◆ Serie di esercizi ◆
[1] Citi dal testo scelto il passo che comincia con "[Mt 16,13-20]" e termina con "nei suoi confronti.".
[2] Secondo il testo scelto, in quale regione era giunto Gesù quando interrogò i suoi discepoli?
[3] Riassuma il testo scelto in due frasi.

◆ Testo scelto ◆

<<<<

XXI DOMENICA T.O.A2005
13 In
quel tempo, essendo giunto Gesù nella regione di Cesarèa di Filippo, chiese ai
suoi discepoli: “La gente chi dice che sia il Figlio dell’uomo? ”. 14 Risposero:
“Alcuni Giovanni il Battista, altri Elia, altri Geremia o qualcuno dei
profeti”. 15 Disse
loro: “Voi chi dite che io sia? ”. 16 Rispose
Simon Pietro: “Tu sei il Cristo, il Figlio del Dio vivente”. 17 E
Gesù: “Beato te, Simone figlio di Giona, perché né la carne né il sangue te
l’hanno rivelato, ma il Padre mio che sta nei cieli. 18 E
io ti dicoTu sei Pietro e su questa pietra edificherò la mia chiesa e le porte
degli inferi non prevarranno contro di essa. 19 A
te darò le chiavi del regno dei cieli, e tutto ciò che legherai sulla terra
sarà legato nei cieli, e tutto ciò che scioglierai sulla terra sarà sciolto nei
cieli”. 20 Allora
ordinò ai discepoli di non dire ad alcuno che egli era il Cristo.
[Mt 16,13-20]
Nell’itinerario formativo, che i discepoli
percorrono alla scuola di Gesù, questo episodio è di capitale importanza. Lo è
per Gesù stesso. L’entusiasmo della folla si è piuttosto raffreddato e molti,
anche aderenti, si stanno allontanando da Lui (cfr. Gv 6,66-71). Gesù desidera
“sbloccare” la situazione, puntando sul gruppo dei “fedelissimi”. Intende
esaminare, verificare il grado di maturità nella fede, che hanno raggiunto vivendo
con Lui, e provocarli a una più decisa presa di posizione nei suoi confronti.
E’ quanto vuol fare anche con noi, in particolare quando lo incontriamo insieme
nell’Eucaristia domenicale.

>>>>

◆ Materiale estratto ◆
<<<<

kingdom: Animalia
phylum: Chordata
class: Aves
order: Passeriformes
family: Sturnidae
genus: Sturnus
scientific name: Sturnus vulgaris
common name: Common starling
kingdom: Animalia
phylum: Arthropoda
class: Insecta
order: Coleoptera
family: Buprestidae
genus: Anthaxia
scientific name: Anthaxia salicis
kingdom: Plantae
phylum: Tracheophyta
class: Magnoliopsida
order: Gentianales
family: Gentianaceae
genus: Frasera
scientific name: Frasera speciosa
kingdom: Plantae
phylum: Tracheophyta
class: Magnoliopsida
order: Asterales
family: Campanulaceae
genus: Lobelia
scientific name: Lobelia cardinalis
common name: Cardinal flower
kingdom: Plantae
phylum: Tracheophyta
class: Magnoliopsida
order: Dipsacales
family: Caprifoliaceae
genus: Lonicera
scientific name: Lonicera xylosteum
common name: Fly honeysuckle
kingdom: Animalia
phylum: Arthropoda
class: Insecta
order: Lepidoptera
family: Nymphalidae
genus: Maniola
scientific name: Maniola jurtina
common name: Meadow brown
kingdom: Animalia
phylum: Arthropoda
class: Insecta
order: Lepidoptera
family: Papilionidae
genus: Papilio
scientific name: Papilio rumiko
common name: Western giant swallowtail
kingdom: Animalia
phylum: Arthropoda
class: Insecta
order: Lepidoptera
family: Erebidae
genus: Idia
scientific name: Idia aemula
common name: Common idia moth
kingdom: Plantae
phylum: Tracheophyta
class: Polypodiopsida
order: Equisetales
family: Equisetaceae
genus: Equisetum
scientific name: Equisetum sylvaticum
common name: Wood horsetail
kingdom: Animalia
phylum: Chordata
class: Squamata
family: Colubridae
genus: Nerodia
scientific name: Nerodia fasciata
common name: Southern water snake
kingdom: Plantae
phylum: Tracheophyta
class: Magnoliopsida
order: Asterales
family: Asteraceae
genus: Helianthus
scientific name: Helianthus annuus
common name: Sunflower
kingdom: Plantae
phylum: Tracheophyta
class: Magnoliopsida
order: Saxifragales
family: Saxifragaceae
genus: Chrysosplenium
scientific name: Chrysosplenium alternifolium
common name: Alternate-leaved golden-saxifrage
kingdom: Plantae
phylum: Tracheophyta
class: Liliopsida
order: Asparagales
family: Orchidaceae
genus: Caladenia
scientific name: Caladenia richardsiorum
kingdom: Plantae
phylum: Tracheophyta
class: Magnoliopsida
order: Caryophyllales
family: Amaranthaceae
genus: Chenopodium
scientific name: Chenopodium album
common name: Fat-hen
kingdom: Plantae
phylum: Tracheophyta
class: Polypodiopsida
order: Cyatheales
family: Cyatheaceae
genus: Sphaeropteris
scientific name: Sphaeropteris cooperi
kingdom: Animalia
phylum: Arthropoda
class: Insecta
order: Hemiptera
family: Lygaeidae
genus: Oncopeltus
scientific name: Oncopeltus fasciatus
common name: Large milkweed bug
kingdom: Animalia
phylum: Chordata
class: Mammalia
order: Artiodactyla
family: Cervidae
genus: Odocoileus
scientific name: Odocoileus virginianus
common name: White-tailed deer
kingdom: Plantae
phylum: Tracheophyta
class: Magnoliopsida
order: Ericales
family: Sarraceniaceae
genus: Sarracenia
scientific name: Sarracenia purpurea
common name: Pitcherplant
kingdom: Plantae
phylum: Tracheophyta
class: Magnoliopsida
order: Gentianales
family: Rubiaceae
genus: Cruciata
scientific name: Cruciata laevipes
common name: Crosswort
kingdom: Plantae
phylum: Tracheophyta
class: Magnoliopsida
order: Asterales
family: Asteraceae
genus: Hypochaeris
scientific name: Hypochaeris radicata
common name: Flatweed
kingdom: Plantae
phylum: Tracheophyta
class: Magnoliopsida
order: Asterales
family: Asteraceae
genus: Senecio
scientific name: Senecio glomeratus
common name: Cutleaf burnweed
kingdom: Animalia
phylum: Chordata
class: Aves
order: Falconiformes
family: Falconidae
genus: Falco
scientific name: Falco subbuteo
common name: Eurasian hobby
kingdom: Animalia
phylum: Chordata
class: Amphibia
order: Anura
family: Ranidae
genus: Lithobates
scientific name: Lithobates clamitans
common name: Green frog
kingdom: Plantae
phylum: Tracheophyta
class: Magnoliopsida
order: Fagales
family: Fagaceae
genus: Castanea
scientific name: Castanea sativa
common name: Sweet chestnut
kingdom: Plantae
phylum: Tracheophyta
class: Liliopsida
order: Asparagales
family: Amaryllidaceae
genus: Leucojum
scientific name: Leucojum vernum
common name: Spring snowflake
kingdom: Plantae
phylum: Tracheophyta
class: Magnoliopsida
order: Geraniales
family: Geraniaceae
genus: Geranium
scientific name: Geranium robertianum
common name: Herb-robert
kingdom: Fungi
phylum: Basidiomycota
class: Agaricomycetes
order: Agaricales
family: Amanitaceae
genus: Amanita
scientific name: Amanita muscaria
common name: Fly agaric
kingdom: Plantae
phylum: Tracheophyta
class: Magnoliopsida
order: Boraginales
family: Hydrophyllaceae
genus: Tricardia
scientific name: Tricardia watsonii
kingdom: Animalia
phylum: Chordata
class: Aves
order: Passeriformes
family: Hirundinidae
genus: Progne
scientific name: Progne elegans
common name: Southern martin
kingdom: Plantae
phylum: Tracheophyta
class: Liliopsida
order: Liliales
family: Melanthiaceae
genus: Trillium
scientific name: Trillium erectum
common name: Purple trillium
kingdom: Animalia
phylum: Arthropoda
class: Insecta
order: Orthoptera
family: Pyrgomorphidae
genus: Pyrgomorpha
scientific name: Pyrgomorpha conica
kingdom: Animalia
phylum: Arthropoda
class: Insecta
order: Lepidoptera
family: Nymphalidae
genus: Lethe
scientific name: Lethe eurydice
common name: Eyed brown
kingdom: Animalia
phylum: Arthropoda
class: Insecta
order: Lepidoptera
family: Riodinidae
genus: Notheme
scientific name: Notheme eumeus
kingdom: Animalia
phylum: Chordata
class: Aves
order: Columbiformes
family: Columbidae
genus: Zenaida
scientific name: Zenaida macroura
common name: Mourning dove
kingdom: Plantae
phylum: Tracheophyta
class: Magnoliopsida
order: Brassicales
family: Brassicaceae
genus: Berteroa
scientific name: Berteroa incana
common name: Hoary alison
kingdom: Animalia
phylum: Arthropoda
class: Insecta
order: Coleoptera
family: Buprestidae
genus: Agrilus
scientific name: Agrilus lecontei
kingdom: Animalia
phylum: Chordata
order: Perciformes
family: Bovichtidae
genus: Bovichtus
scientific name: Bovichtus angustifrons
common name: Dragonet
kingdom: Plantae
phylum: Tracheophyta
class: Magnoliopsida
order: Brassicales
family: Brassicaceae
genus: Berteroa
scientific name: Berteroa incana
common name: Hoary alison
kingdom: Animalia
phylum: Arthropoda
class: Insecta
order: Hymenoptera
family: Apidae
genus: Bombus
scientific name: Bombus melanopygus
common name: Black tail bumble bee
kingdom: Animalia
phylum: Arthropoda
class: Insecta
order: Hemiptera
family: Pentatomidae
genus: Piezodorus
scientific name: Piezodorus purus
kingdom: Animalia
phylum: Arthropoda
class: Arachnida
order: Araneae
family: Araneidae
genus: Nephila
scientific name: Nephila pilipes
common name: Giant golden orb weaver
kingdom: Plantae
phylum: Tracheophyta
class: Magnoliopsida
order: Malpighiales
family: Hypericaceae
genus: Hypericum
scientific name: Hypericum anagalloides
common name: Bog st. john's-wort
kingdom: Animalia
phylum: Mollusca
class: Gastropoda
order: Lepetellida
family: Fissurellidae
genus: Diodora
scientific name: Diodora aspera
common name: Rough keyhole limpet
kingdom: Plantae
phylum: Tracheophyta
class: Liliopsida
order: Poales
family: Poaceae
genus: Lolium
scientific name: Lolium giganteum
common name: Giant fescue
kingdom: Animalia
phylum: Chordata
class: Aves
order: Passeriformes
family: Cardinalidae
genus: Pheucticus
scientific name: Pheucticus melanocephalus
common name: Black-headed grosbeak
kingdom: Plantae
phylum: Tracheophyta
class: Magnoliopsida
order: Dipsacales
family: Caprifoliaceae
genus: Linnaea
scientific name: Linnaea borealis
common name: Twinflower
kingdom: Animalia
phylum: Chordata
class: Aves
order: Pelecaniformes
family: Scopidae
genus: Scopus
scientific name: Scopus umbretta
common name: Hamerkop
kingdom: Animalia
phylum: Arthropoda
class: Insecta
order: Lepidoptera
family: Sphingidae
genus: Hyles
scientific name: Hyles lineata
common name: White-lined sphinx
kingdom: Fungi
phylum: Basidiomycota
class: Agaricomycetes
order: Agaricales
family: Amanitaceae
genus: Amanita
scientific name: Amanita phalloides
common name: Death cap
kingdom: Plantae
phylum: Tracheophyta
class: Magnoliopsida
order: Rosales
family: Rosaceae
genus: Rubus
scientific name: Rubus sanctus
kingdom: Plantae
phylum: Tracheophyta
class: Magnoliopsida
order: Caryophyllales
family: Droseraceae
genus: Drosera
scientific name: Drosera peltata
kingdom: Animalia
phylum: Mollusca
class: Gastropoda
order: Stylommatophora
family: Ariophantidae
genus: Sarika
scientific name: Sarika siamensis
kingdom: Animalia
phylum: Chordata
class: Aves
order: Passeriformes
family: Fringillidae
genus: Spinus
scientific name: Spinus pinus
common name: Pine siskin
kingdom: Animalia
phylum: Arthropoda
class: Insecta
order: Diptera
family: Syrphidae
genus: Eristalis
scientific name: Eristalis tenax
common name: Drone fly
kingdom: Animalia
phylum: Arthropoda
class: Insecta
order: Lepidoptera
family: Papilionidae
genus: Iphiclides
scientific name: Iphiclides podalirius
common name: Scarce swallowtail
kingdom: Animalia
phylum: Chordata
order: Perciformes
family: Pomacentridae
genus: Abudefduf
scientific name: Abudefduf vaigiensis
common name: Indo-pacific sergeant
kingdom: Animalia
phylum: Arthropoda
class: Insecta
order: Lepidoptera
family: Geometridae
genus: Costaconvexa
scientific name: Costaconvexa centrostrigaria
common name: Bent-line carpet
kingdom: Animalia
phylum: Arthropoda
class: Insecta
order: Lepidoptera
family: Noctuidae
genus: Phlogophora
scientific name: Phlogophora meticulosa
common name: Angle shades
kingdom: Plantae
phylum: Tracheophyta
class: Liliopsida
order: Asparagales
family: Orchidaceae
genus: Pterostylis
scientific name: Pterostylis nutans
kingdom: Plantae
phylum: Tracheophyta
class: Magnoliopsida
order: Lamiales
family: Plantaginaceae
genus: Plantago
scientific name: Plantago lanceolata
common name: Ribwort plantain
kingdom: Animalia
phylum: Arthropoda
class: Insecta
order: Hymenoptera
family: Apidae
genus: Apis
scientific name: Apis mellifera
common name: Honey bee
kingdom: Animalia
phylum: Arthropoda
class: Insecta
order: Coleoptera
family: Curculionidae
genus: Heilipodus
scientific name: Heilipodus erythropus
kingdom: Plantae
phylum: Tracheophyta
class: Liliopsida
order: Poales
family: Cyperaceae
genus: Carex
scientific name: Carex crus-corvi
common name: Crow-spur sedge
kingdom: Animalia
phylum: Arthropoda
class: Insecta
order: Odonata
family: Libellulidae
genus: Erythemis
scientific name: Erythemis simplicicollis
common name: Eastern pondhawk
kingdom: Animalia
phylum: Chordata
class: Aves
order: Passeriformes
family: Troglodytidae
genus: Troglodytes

>>>>

◆ Soluzioni in ordine ◆
[1]
[Mt 16,13-20]
Nell’itinerario formativo, che i discepoli
percorrono alla scuola di Gesù, questo episodio è di capitale importanza. Lo è
per Gesù stesso. L’entusiasmo della folla si è piuttosto raffreddato e molti,
anche aderenti, si stanno allontanando da Lui (cfr. Gv 6,66-71). Gesù desidera
“sbloccare” la situazione, puntando sul gruppo dei “fedelissimi”. Intende
esaminare, verificare il grado di maturità nella fede, che hanno raggiunto vivendo
con Lui, e provocarli a una più decisa presa di posizione nei suoi confronti.

[2] Nella regione di Cesarèa di Filippo.

[3] Giunto nella regione di Cesarèa di Filippo, Gesù chiede ai discepoli chi la gente dica che sia il Figlio dell'uomo e chi dicano loro che egli sia; Simon Pietro risponde che è il Cristo, il Figlio del Dio vivente, e Gesù gli annuncia che su di lui edificherà la sua chiesa e gli darà le chiavi del regno dei cieli, ordinando poi ai discepoli di non dire ad alcuno che egli era il Cristo. L'episodio è definito di capitale importanza nell'itinerario formativo dei discepoli, perché Gesù, mentre molti si allontanano da lui, intende verificare il loro grado di maturità nella fede e provocarli a una più decisa presa di posizione nei suoi confronti.